Mom sighed as she leaned against the counter, the fingers on one hand rubbing absentmindedly over her arm. For the first time in God knew how long, I was pretty sure that my ma and I were feeling the same way about the same thing at the same time. In other words, we both wanted to be in the house next door.
“Should probably give them some time,” I said. “Let shit calm down a little.”
“I hope you got him good,” my mom replied, uncharacteristically bloodthirsty. “That poor thing looked like she’d been hit by a car.”
“Not far off the mark,” I said, leaning back to watch as she made us coffee on the stove. “The man’s built like a fuckin’ Willys Jeep.”
“Kind of hard to imagine a man that size coming from a woman as small as Nadine,” my mom said, grinning at me over her shoulder as she waited for the water to heat.
“People probably say the same about us,” I teased, making her smile.
My size was an ongoing joke between us because while my dad was barrel chested and stocky, my mom was slender to the point of being skinny. Unfortunately for me, I took after her instead of him. I hadn’t been skinny since I was thirteen, but I’d never be described as a big guy. Ma liked to call me long-and-lean.
“True,” she said with mock seriousness.
Something caught my eye out the window behind her, and I was on my feet so quick that I knocked over the chair I’d been sitting on. Vera’s father was standing on her grandma’s front porch.
“That motherfucker,” I snapped, striding toward the front door.
“Try not to get arrested again,” my mom called out as I left. By her tone, I had a feeling she was only half kidding.

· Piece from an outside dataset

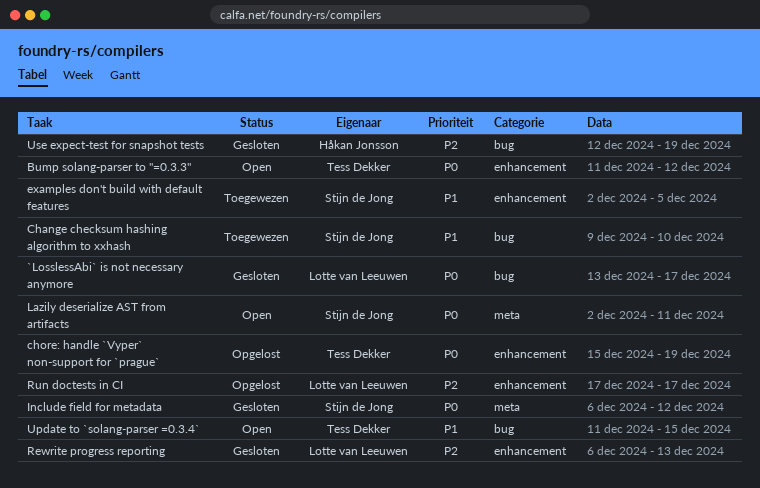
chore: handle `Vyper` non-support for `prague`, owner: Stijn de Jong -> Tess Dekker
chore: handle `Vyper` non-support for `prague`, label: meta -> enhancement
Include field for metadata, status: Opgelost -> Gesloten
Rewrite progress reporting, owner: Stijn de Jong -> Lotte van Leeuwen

It took less than a minute to walk around the side of my ma’s house and through the hole in the fence that Vera had used all summer. I crossed Nadine’s backyard quickly and walked in the back door without knocking. The house was so small that I could immediately see Nadine standing stiff as a board behind the front door.
“I can handle this,” she told me as I moved toward her.
“Always nice to have a man watchin’ your back, though,” I replied, ignoring the fact that we both knew she was lying. “You mind?” I asked, gesturing at the door.
At her nod, I swung it open. I wished I would’ve had a camera to capture the mix of disbelief and fury on the asshole’s face when he realized who was opening his mother’s front door.
“Can I help you?” I asked calmly, raising my hand to stop Nadine from making her presence known from behind the door.
“What are you doing here?” he asked, taking a step forward.
“I was invited,” I replied, planting my feet in case he decided to rush me. The other man was bigger, but I had the advantage of bar brawls and perpetual bad company working for me. He wasn’t getting past me, even if I had to knock his ass out again. “What are you doing here?”
“This is my mother’s house,” he ground out, looking past me into the house. “Where is she?”
“Not your concern,” I said bluntly. “Get the fuck out of here.”